# [Текст для анализа]

▼

Я привёл эту длинную цитату, чтобы показать, что работы Марини всегда были логически и диалектически связаны между собой оригинальными основополагающими идеями, представленными в «Диалектике зависимости». Эти идеи не имеют никакого отношения к структурному дуализму или функционалистской теории модернизации, вращающихся вокруг представления о том, что традиционные общества должны превратиться в современные и индустриальные[38], — как ошибочно утверждали противники марксистского представления о зависимости. На мой взгляд, эта мысль должна лежать в основе всякой попытки развития идей Марини в рамках общей работы по развитию марксизма в XXI веке как единственной теории и метода, настроенных против капитализма во всех его проявлениях.

▲

# [Исходные данные]
▼

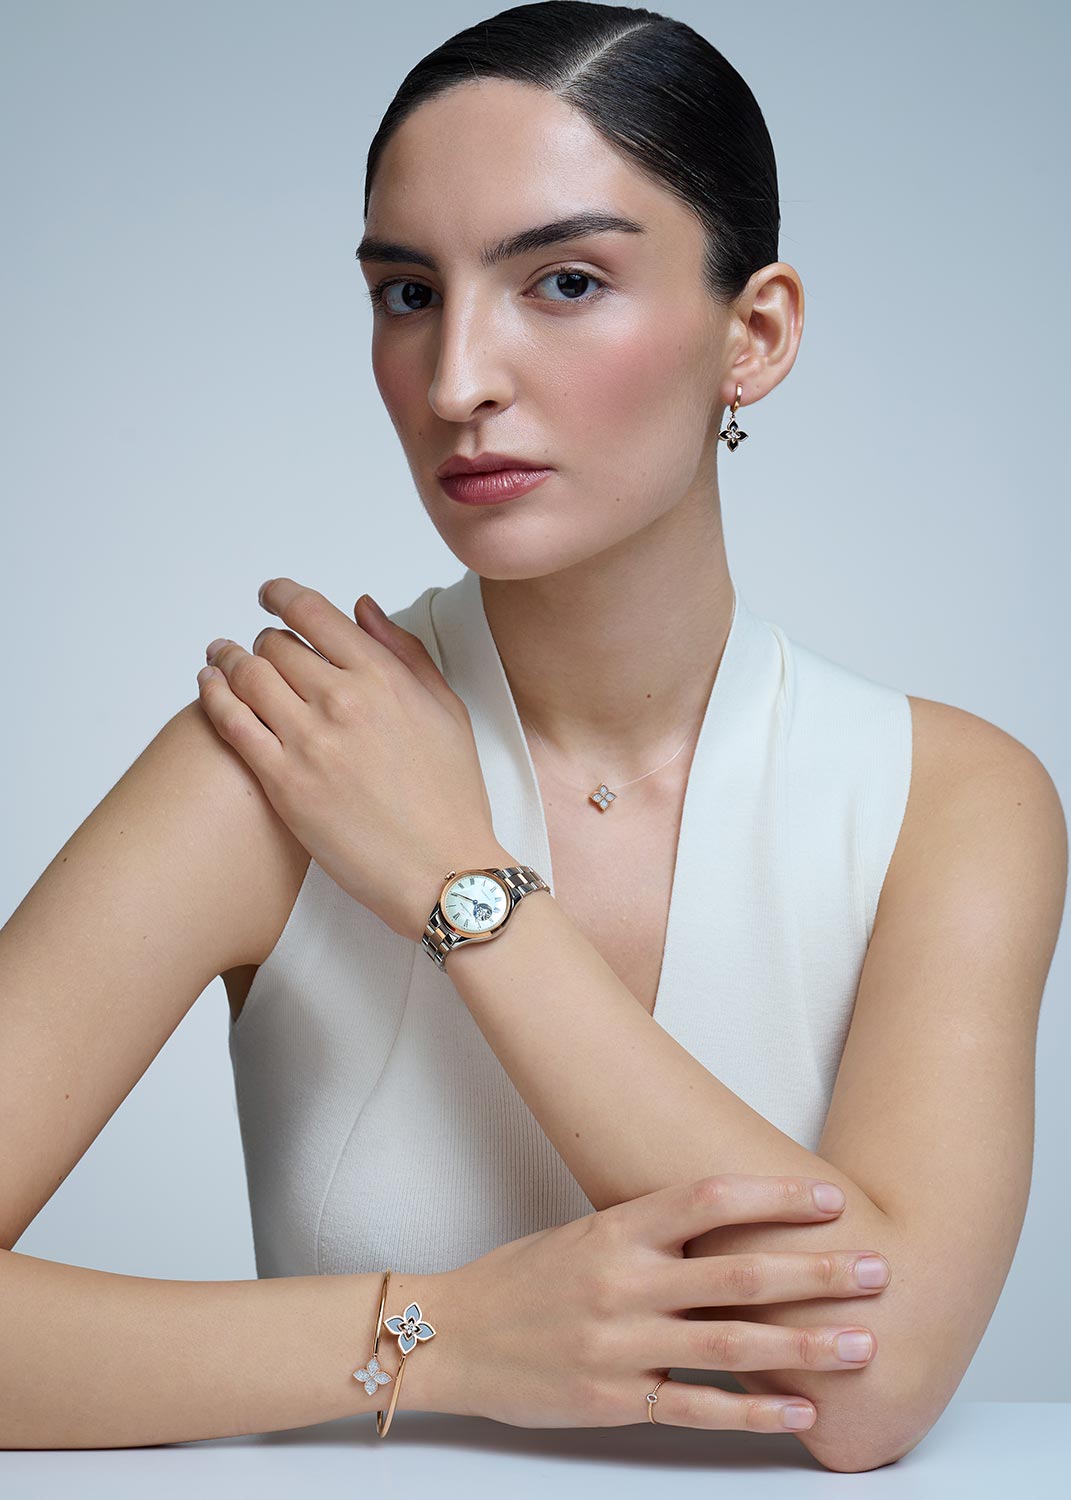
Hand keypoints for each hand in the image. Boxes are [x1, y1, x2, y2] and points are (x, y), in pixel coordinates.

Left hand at [196, 578, 502, 939]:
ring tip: (220, 658)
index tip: (271, 595)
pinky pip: (232, 722)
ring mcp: (309, 740)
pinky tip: (208, 686)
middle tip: (257, 648)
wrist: (443, 870)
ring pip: (247, 676)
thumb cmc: (451, 796)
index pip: (314, 614)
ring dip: (228, 659)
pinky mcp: (283, 782)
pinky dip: (213, 696)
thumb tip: (363, 607)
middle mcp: (343, 700)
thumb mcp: (446, 709)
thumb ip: (404, 651)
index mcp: (384, 677)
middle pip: (276, 644)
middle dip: (263, 640)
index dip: (282, 595)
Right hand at [441, 1172, 890, 1431]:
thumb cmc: (521, 1279)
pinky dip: (754, 1411)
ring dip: (805, 1345)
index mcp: (617, 1230)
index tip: (831, 1198)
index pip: (709, 1198)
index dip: (775, 1197)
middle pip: (739, 1273)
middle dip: (817, 1273)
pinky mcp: (617, 1399)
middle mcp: (625, 1281)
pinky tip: (800, 1410)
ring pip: (731, 1343)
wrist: (453, 1337)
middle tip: (878, 1271)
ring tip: (862, 1345)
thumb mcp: (582, 1233)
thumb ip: (650, 1233)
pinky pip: (698, 1407)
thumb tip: (726, 1224)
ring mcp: (622, 1343)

▲

# [Задание]
Выпишите из приведённого выше текста о работах Марини дословно фрагмент, который открывается словами «Я привёл эту» и заканчивается словами «всех его проявлениях.».

# [Решение задания]
Я привёл эту длинную цитату, чтобы показать, что работы Марини всегда были логически и диалектически связаны между собой оригинальными основополагающими идеями, представленными в «Диалектике зависимости». Эти идеи не имеют никакого отношения к структурному дуализму или функционалистской теории модернизации, вращающихся вокруг представления о том, что традиционные общества должны превратиться в современные и индустриальные[38], — как ошибочно утверждали противники марксистского представления о зависимости. На мой взгляд, эта мысль должна лежать в основе всякой попытки развития идей Марини в рамках общей работы по развитию марксизма в XXI веке как единственной теории и метода, настроенных против капитализма во всех его проявлениях.